Coordination challenges, IT solutions?
VBR’s rise is also intensifying system complexity, as evidenced by the finding that the majority of providers are not meeting their goals, according to the study. Of the metrics in place for measuring VBR success, 22% of hospitals are meeting their goal to reduce administrative cost of care, 26% are meeting goals to lower healthcare costs, 30% are meeting care coordination goals, and 40% are meeting goals for improving patient outcomes.
While hard to put a number on it, VBRs largely involve health IT efforts. Gonzales stated in the early stages of health reform (the last 4-5 years), many of the efforts had been manual or small scale pilots. Now, health IT is seen as a way of automating processes which work.

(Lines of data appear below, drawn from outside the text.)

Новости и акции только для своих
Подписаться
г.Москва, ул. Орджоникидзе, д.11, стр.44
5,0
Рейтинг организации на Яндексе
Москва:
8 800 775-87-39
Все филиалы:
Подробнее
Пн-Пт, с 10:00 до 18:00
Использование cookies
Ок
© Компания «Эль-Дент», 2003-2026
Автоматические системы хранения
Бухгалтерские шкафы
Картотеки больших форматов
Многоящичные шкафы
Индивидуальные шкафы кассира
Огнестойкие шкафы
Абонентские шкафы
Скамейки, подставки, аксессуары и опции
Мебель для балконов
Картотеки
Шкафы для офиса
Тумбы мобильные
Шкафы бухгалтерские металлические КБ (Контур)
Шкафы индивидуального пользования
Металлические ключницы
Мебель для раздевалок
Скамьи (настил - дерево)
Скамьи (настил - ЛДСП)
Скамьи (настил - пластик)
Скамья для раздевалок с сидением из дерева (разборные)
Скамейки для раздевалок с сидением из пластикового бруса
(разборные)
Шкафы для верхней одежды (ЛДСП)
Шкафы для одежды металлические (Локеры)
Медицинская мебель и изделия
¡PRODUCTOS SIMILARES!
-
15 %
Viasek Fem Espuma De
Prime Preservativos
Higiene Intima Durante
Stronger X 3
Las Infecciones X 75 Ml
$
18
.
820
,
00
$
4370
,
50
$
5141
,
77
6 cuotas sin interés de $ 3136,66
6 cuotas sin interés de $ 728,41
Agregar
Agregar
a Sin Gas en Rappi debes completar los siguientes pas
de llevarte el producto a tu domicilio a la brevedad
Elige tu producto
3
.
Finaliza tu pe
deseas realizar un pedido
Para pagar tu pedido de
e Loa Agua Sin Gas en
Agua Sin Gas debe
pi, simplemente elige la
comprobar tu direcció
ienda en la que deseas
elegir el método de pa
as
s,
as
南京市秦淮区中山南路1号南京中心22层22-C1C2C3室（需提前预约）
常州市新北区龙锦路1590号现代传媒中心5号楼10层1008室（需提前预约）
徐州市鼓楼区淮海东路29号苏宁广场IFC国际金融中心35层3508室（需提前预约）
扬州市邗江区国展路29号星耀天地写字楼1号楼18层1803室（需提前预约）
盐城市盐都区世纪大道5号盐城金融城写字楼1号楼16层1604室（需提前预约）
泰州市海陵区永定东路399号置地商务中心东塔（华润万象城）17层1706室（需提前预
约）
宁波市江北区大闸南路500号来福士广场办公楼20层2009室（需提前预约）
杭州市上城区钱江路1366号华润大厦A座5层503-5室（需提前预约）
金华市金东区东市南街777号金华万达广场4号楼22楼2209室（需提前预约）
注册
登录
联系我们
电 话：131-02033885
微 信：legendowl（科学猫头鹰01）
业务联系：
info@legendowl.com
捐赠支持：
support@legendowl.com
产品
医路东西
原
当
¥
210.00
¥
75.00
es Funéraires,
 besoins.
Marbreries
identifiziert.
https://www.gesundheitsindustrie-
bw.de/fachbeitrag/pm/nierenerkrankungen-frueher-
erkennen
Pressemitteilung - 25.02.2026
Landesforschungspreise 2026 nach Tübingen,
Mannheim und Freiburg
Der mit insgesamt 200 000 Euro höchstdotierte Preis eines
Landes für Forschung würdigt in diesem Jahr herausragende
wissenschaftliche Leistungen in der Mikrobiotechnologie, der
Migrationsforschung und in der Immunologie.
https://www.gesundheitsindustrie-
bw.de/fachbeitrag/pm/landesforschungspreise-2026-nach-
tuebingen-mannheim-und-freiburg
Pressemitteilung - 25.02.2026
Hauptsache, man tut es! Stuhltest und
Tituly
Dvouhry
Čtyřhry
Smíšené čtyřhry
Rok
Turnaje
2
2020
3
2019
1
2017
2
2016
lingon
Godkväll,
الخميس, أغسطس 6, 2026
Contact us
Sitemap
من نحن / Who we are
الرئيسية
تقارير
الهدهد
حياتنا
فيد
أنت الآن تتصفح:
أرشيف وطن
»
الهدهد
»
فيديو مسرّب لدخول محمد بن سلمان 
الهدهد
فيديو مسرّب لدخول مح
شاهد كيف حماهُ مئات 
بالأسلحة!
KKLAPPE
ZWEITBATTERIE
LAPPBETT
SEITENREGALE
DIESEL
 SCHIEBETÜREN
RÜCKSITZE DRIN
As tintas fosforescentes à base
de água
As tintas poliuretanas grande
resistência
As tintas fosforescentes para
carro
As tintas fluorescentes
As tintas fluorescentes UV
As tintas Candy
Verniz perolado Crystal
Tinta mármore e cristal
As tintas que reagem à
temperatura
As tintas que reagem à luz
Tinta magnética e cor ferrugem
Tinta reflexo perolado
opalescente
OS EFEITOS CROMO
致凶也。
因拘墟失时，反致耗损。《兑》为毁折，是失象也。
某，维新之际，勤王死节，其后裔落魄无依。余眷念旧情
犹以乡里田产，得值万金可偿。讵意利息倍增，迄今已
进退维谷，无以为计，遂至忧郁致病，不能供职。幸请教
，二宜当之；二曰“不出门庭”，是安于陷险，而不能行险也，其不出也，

Gonzales points to how ACOs got their fair share of negative press as organizations dropped out of the ACO Pioneer Program. “What’s happening is the programs that worked well are now propagating and growing as programs that didn’t work are being sidelined and shut down,” Gonzales said, adding health IT can become a tool in automating those programs that have proven themselves to work. Last March, CMS announced it would launch a new Next Generation ACO Model to build on the experiences of leading Pioneer ACOs.
“What you want to do is [experiment] and figure out which models work. Then, if you start to scale that's where you need health IT,” Gonzales said. “And that's the phase we're in right now.”
In the study, both payers and providers noted automating VB payment reconciliation is the highest priority for tools they'll implement in the next 2-3 years. Other IT related capacities they’re looking towards are automation of shared risk and quality, VB payment modeling, and automation of retrospective and prospective bundled payments.
“Health IT is critical for scaling but another area where it's really important is insights,” Gonzales said. This includes the ability to pull together claims, quality data necessary to analyze performance and look for improvement opportunities. Gonzales notes insight is critical for successful health systems.
To help scaling VBR, Gonzales notes there needs to be more collaboration between payers and providers via a continuation of what’s already occurring with data-sharing. In addition, he adds organizations should put the tools in place to automate the programs that are clearly growing to scale.